#### [What is expected]
Retrieve every line from the records in which the word "ANSSI" occurs.

++++++++

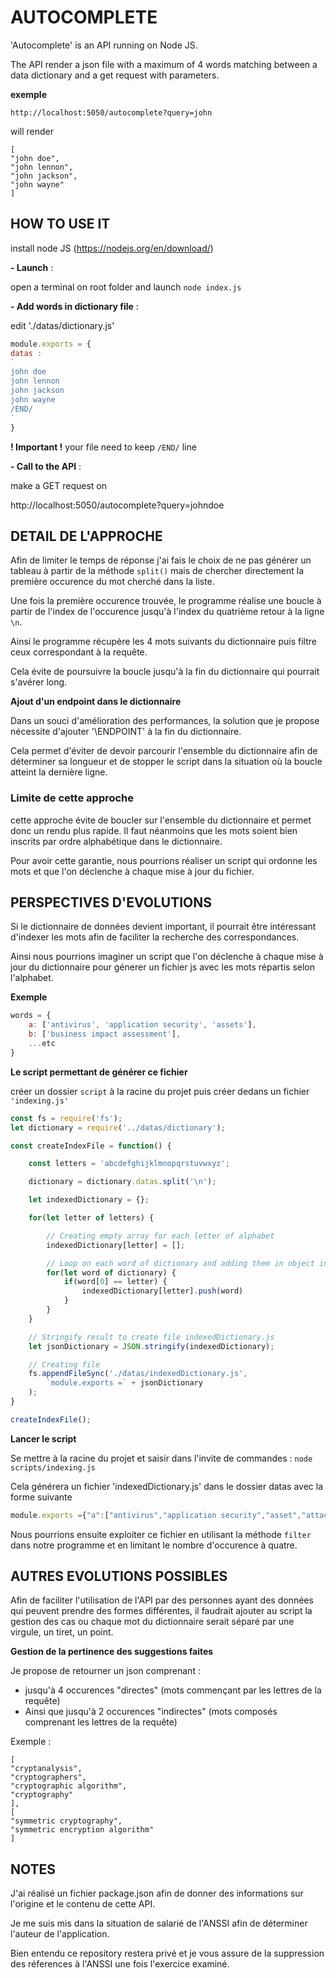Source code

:# AUTOCOMPLETE

'Autocomplete' is an API running on Node JS.

The API render a json file with a maximum of 4 words matching between a data dictionary and a get request with parameters.

**exemple**

`http://localhost:5050/autocomplete?query=john`

will render 

```
[
"john doe",
"john lennon",
"john jackson",
"john wayne"
]
```

## HOW TO USE IT

install node JS (https://nodejs.org/en/download/)

**- Launch** :

open a terminal on root folder and launch `node index.js`

**- Add words in dictionary file** : 

edit './datas/dictionary.js'

```js
module.exports = {
datas :
`
john doe
john lennon
john jackson
john wayne
/END/
`
}
```

**! Important !** your file need to keep `/END/` line

**- Call to the API** : 

make a GET request on 

http://localhost:5050/autocomplete?query=johndoe

## DETAIL DE L'APPROCHE

Afin de limiter le temps de réponse j'ai fais le choix de ne pas générer un tableau à partir de la méthode `split()` mais de chercher directement la première occurence du mot cherché dans la liste.

Une fois la première occurence trouvée, le programme réalise une boucle à partir de l'index de l'occurence jusqu'à l'index du quatrième retour à la ligne `\n`.

Ainsi le programme récupère les 4 mots suivants du dictionnaire puis filtre ceux correspondant à la requête.

Cela évite de poursuivre la boucle jusqu'à la fin du dictionnaire qui pourrait s'avérer long.

**Ajout d'un endpoint dans le dictionnaire**

Dans un souci d'amélioration des performances, la solution que je propose nécessite d'ajouter '\ENDPOINT\' à la fin du dictionnaire.

Cela permet d'éviter de devoir parcourir l'ensemble du dictionnaire afin de déterminer sa longueur et de stopper le script dans la situation où la boucle atteint la dernière ligne.

### Limite de cette approche
cette approche évite de boucler sur l'ensemble du dictionnaire et permet donc un rendu plus rapide.
Il faut néanmoins que les mots soient bien inscrits par ordre alphabétique dans le dictionnaire.

Pour avoir cette garantie, nous pourrions réaliser un script qui ordonne les mots et que l'on déclenche à chaque mise à jour du fichier.

## PERSPECTIVES D'EVOLUTIONS

Si le dictionnaire de données devient important, il pourrait être intéressant d'indexer les mots afin de faciliter la recherche des correspondances.

Ainsi nous pourrions imaginer un script que l'on déclenche à chaque mise à jour du dictionnaire pour génerer un fichier js avec les mots répartis selon l'alphabet.

**Exemple**

```js
words = {
    a: ['antivirus', 'application security', 'assets'],
    b: ['business impact assessment'],
    ...etc
}
```

**Le script permettant de générer ce fichier**

créer un dossier `script` à la racine du projet puis créer dedans un fichier `'indexing.js'`

```js
const fs = require('fs');
let dictionary = require('../datas/dictionary');

const createIndexFile = function() {

    const letters = 'abcdefghijklmnopqrstuvwxyz';

    dictionary = dictionary.datas.split('\n');

    let indexedDictionary = {};

    for(let letter of letters) {

        // Creating empty array for each letter of alphabet
        indexedDictionary[letter] = [];

        // Loop on each word of dictionary and adding them in object indexedDictionary
        for(let word of dictionary) {
            if(word[0] == letter) {
                indexedDictionary[letter].push(word)
            }
        }
    }

    // Stringify result to create file indexedDictionary.js
    let jsonDictionary = JSON.stringify(indexedDictionary);

    // Creating file
    fs.appendFileSync('./datas/indexedDictionary.js',
        `module.exports =` + jsonDictionary
    );
}

createIndexFile();
```

**Lancer le script**

Se mettre à la racine du projet et saisir dans l'invite de commandes : `node scripts/indexing.js`

Cela générera un fichier 'indexedDictionary.js' dans le dossier datas avec la forme suivante
```js
module.exports ={"a":["antivirus","application security","asset","attack surface","authorization"],"b":["business impact assessment"],"c":["cloud computing","computer network defense analysis","computer network defense infrastructure support","computer security incident","cryptanalysis","cryptographers","cryptographic algorithm","cryptography","cryptology"],"d":["data breach","data integrity","data leakage"],"e":[],"f":[],"g":[],"h":["hacker","hash value","hashing"],"i":[],"j":[],"k":["key","keylogger"],"l":[],"m":["malicious code","malware"],"n":[],"o":[],"p":[],"q":[],"r":[],"s":["symmetric cryptography","symmetric encryption algorithm"],"t":[],"u":[],"v":[],"w":[],"x":[],"y":[],"z":[]}
```

Nous pourrions ensuite exploiter ce fichier en utilisant la méthode `filter` dans notre programme et en limitant le nombre d'occurence à quatre.

## AUTRES EVOLUTIONS POSSIBLES

Afin de faciliter l'utilisation de l'API par des personnes ayant des données qui peuvent prendre des formes différentes, il faudrait ajouter au script la gestion des cas ou chaque mot du dictionnaire serait séparé par une virgule, un tiret, un point.

**Gestion de la pertinence des suggestions faites**

Je propose de retourner un json comprenant :

- jusqu'à 4 occurences "directes" (mots commençant par les lettres de la requête)
- Ainsi que jusqu'à 2 occurences "indirectes" (mots composés comprenant les lettres de la requête)

Exemple :

```
[
"cryptanalysis",
"cryptographers",
"cryptographic algorithm",
"cryptography"
],
[
"symmetric cryptography",
"symmetric encryption algorithm"
]
```

## NOTES

J'ai réalisé un fichier package.json afin de donner des informations sur l'origine et le contenu de cette API.

Je me suis mis dans la situation de salarié de l'ANSSI afin de déterminer l'auteur de l'application.

Bien entendu ce repository restera privé et je vous assure de la suppression des réferences à l'ANSSI une fois l'exercice examiné.
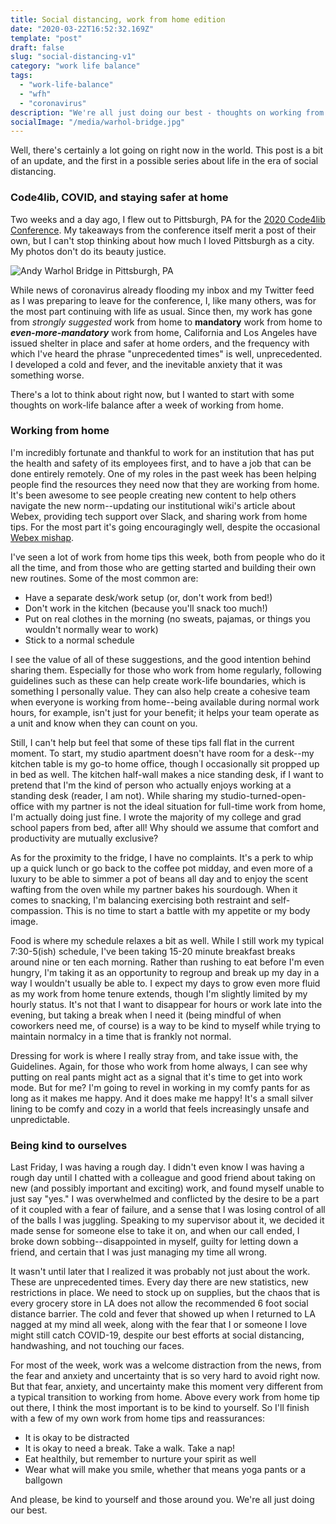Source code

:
 ```yaml
---
title: Social distancing, work from home edition
date: "2020-03-22T16:52:32.169Z"
template: "post"
draft: false
slug: "social-distancing-v1"
category: "work life balance"
tags:
  - "work-life-balance"
  - "wfh"
  - "coronavirus"
description: "We're all just doing our best - thoughts on working from home and being kind to ourselves"
socialImage: "/media/warhol-bridge.jpg"
---
```


Well, there's certainly a lot going on right now in the world. This post is a bit of an update, and the first in a possible series about life in the era of social distancing.

### Code4lib, COVID, and staying safer at home

Two weeks and a day ago, I flew out to Pittsburgh, PA for the [2020 Code4lib Conference](https://2020.code4lib.org/). My takeaways from the conference itself merit a post of their own, but I can't stop thinking about how much I loved Pittsburgh as a city. My photos don't do its beauty justice.

![Andy Warhol Bridge in Pittsburgh, PA](/media/warhol-bridge.jpg)

While news of coronavirus already flooding my inbox and my Twitter feed as I was preparing to leave for the conference, I, like many others, was for the most part continuing with life as usual. Since then, my work has gone from *strongly suggested* work from home to **mandatory** work from home to ***even-more-mandatory*** work from home, California and Los Angeles have issued shelter in place and safer at home orders, and the frequency with which I've heard the phrase "unprecedented times" is well, unprecedented. I developed a cold and fever, and the inevitable anxiety that it was something worse.

There's a lot to think about right now, but I wanted to start with some thoughts on work-life balance after a week of working from home.

### Working from home

I'm incredibly fortunate and thankful to work for an institution that has put the health and safety of its employees first, and to have a job that can be done entirely remotely. One of my roles in the past week has been helping people find the resources they need now that they are working from home. It's been awesome to see people creating new content to help others navigate the new norm--updating our institutional wiki's article about Webex, providing tech support over Slack, and sharing work from home tips. For the most part it's going encouragingly well, despite the occasional [Webex mishap](https://youtu.be/z_tiqlBFjbk).

I've seen a lot of work from home tips this week, both from people who do it all the time, and from those who are getting started and building their own new routines. Some of the most common are:
- Have a separate desk/work setup (or, don't work from bed!)
- Don't work in the kitchen (because you'll snack too much!)
- Put on real clothes in the morning (no sweats, pajamas, or things you wouldn't normally wear to work)
- Stick to a normal schedule

I see the value of all of these suggestions, and the good intention behind sharing them. Especially for those who work from home regularly, following guidelines such as these can help create work-life boundaries, which is something I personally value. They can also help create a cohesive team when everyone is working from home--being available during normal work hours, for example, isn't just for your benefit; it helps your team operate as a unit and know when they can count on you.

Still, I can't help but feel that some of these tips fall flat in the current moment. To start, my studio apartment doesn't have room for a desk--my kitchen table is my go-to home office, though I occasionally sit propped up in bed as well. The kitchen half-wall makes a nice standing desk, if I want to pretend that I'm the kind of person who actually enjoys working at a standing desk (reader, I am not). While sharing my studio-turned-open-office with my partner is not the ideal situation for full-time work from home, I'm actually doing just fine. I wrote the majority of my college and grad school papers from bed, after all! Why should we assume that comfort and productivity are mutually exclusive?

As for the proximity to the fridge, I have no complaints. It's a perk to whip up a quick lunch or go back to the coffee pot midday, and even more of a luxury to be able to simmer a pot of beans all day and to enjoy the scent wafting from the oven while my partner bakes his sourdough. When it comes to snacking, I'm balancing exercising both restraint and self-compassion. This is no time to start a battle with my appetite or my body image.

Food is where my schedule relaxes a bit as well. While I still work my typical 7:30-5(ish) schedule, I've been taking 15-20 minute breakfast breaks around nine or ten each morning. Rather than rushing to eat before I'm even hungry, I'm taking it as an opportunity to regroup and break up my day in a way I wouldn't usually be able to. I expect my days to grow even more fluid as my work from home tenure extends, though I'm slightly limited by my hourly status. It's not that I want to disappear for hours or work late into the evening, but taking a break when I need it (being mindful of when coworkers need me, of course) is a way to be kind to myself while trying to maintain normalcy in a time that is frankly not normal.

Dressing for work is where I really stray from, and take issue with, the Guidelines. Again, for those who work from home always, I can see why putting on real pants might act as a signal that it's time to get into work mode. But for me? I'm going to revel in working in my comfy pants for as long as it makes me happy. And it does make me happy! It's a small silver lining to be comfy and cozy in a world that feels increasingly unsafe and unpredictable.

### Being kind to ourselves

Last Friday, I was having a rough day. I didn't even know I was having a rough day until I chatted with a colleague and good friend about taking on new (and possibly important and exciting) work, and found myself unable to just say "yes." I was overwhelmed and conflicted by the desire to be a part of it coupled with a fear of failure, and a sense that I was losing control of all of the balls I was juggling. Speaking to my supervisor about it, we decided it made sense for someone else to take it on, and when our call ended, I broke down sobbing--disappointed in myself, guilty for letting down a friend, and certain that I was just managing my time all wrong.

It wasn't until later that I realized it was probably not just about the work. These are unprecedented times. Every day there are new statistics, new restrictions in place. We need to stock up on supplies, but the chaos that is every grocery store in LA does not allow the recommended 6 foot social distance barrier. The cold and fever that showed up when I returned to LA nagged at my mind all week, along with the fear that I or someone I love might still catch COVID-19, despite our best efforts at social distancing, handwashing, and not touching our faces.

For most of the week, work was a welcome distraction from the news, from the fear and anxiety and uncertainty that is so very hard to avoid right now. But that fear, anxiety, and uncertainty make this moment very different from a typical transition to working from home. Above every work from home tip out there, I think the most important is to be kind to yourself. So I'll finish with a few of my own work from home tips and reassurances:
- It is okay to be distracted
- It is okay to need a break. Take a walk. Take a nap!
- Eat healthily, but remember to nurture your spirit as well
- Wear what will make you smile, whether that means yoga pants or a ballgown

And please, be kind to yourself and those around you. We're all just doing our best.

++++++++

#### [Result of the exercise]
Je me suis mis dans la situation de salarié de l'ANSSI afin de déterminer l'auteur de l'application.
Bien entendu ce repository restera privé et je vous assure de la suppression des réferences à l'ANSSI une fois l'exercice examiné.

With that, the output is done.